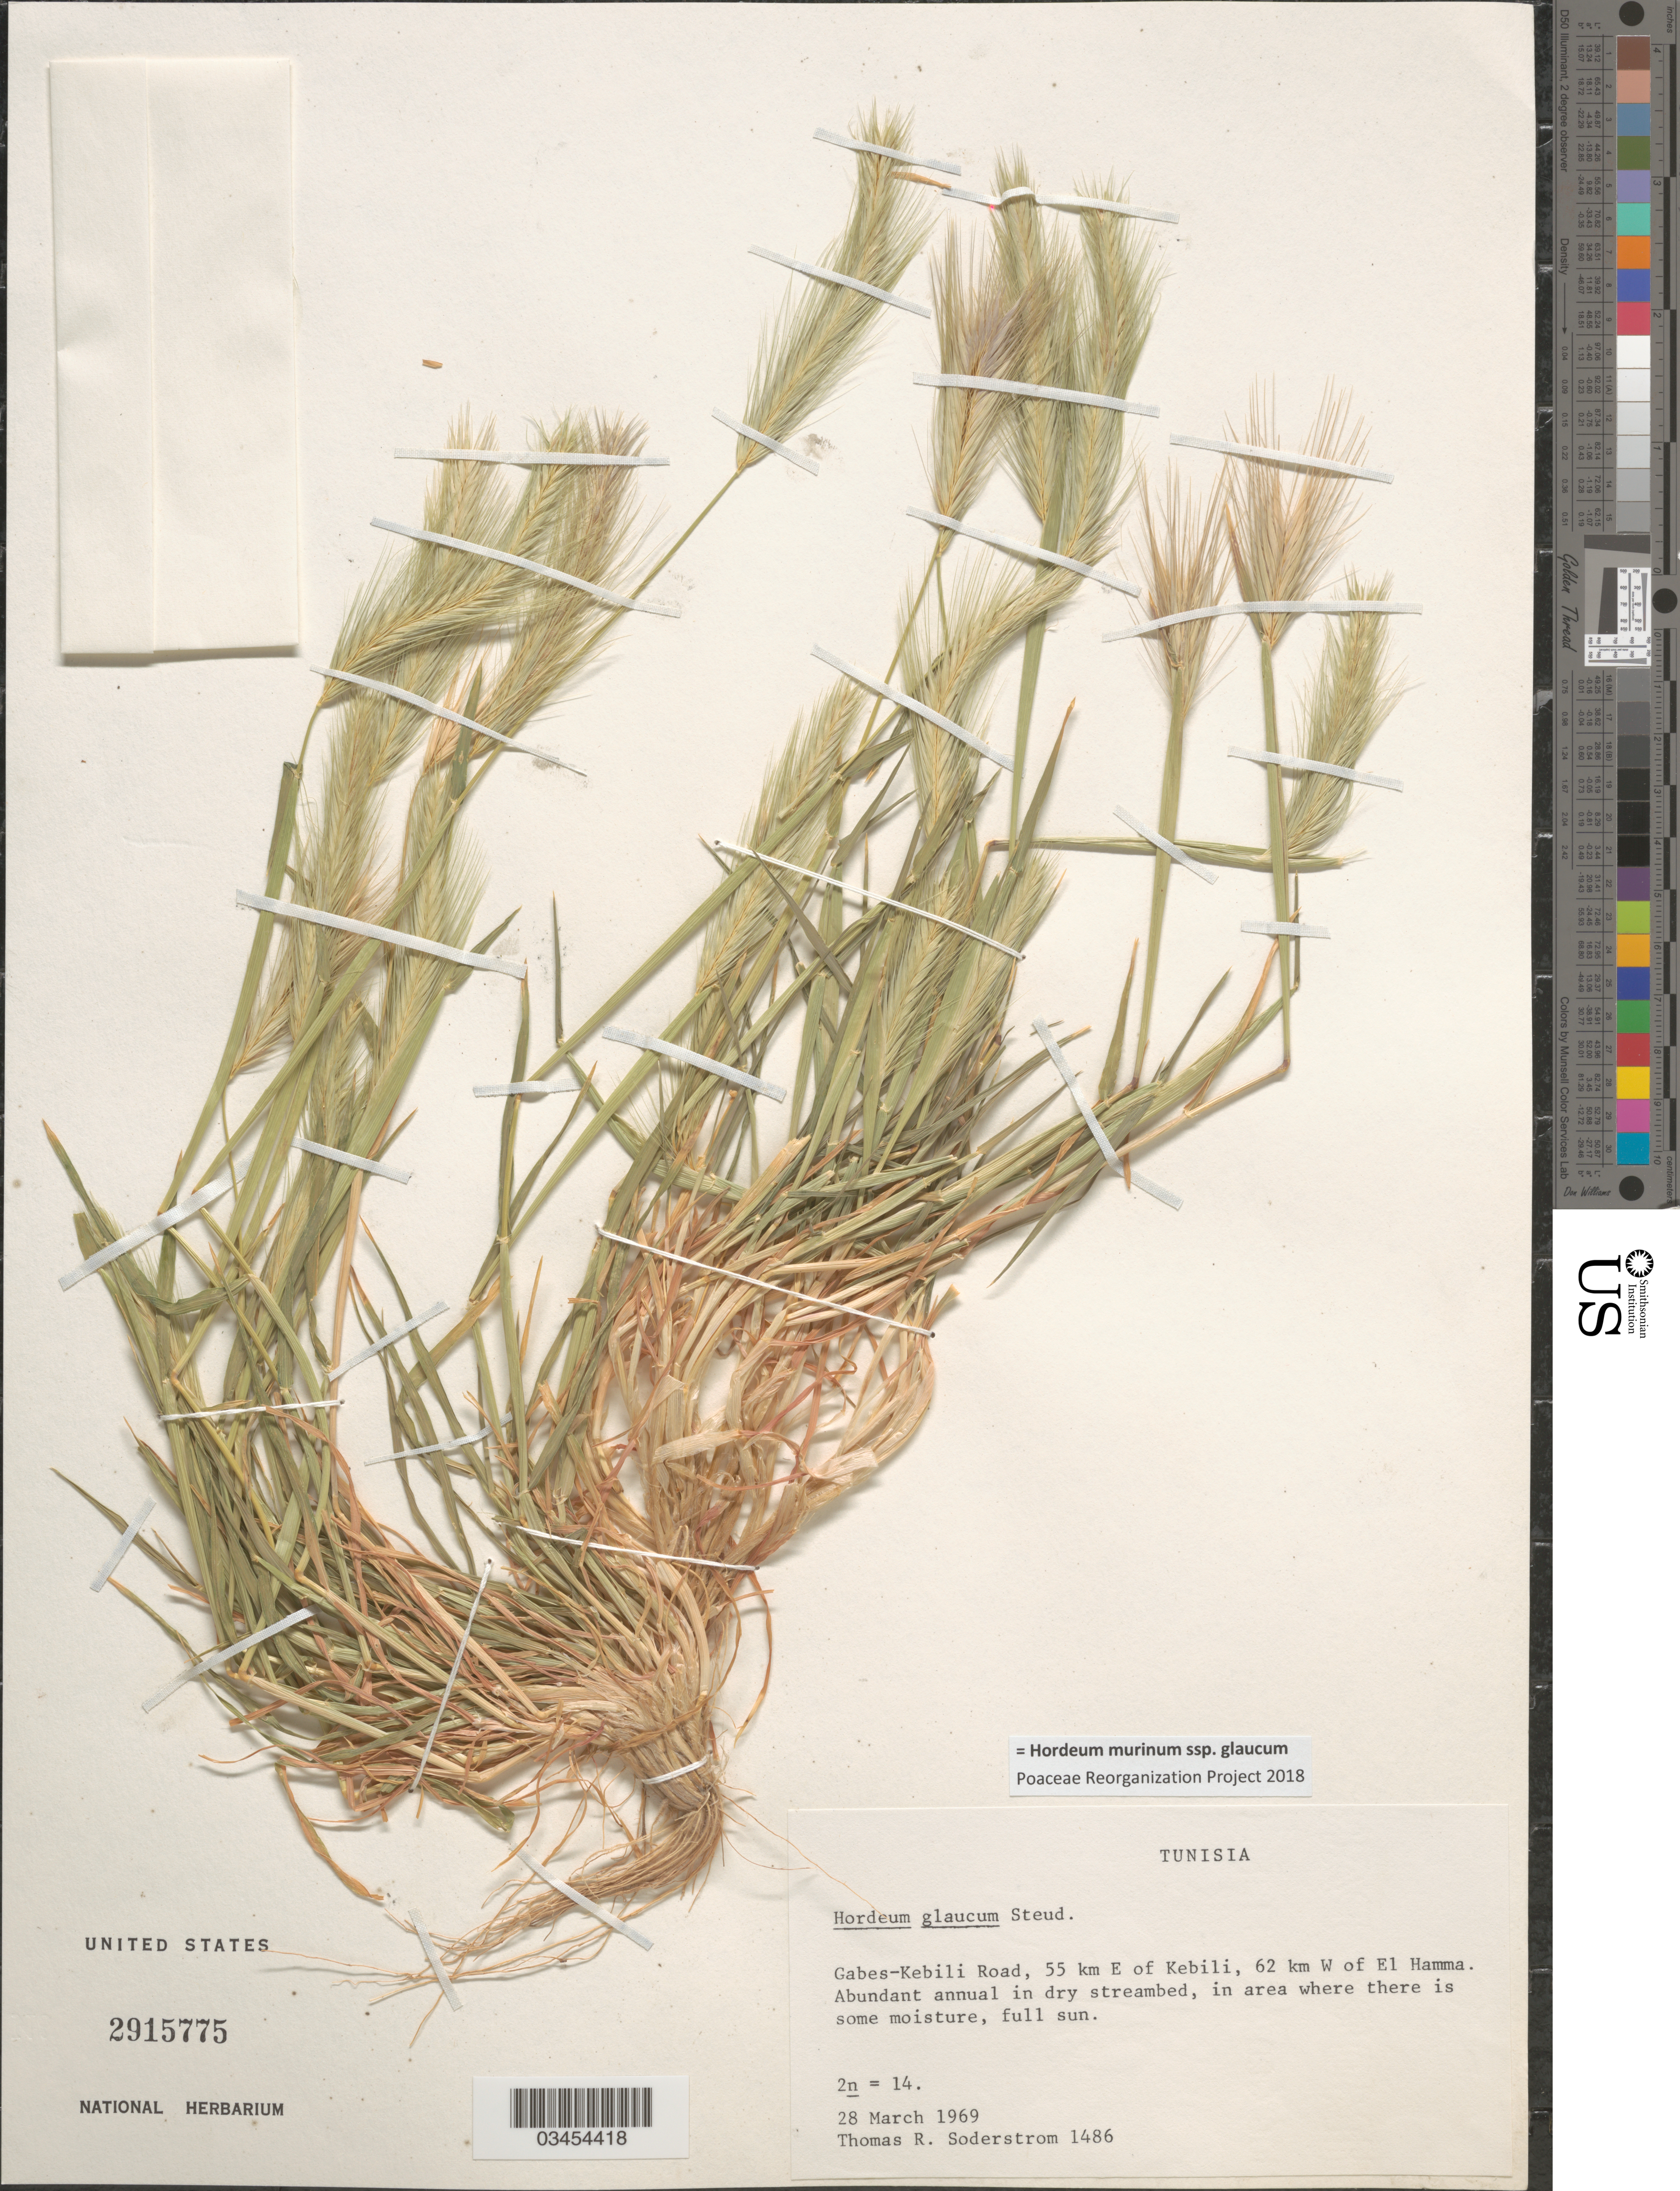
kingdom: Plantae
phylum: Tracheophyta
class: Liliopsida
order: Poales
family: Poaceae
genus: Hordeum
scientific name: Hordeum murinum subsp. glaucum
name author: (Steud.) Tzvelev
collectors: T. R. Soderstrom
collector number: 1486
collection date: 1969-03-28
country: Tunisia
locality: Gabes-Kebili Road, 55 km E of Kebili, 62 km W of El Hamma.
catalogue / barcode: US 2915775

**Given exercise**
Copy out every line of the material word for word, leaving out the picture.

**Reply to the task**
kingdom: Plantae
phylum: Tracheophyta
class: Liliopsida
order: Poales
family: Poaceae
genus: Hordeum
scientific name: Hordeum murinum subsp. glaucum
name author: (Steud.) Tzvelev
collectors: T. R. Soderstrom
collector number: 1486
collection date: 1969-03-28
country: Tunisia
locality: Gabes-Kebili Road, 55 km E of Kebili, 62 km W of El Hamma.
catalogue / barcode: US 2915775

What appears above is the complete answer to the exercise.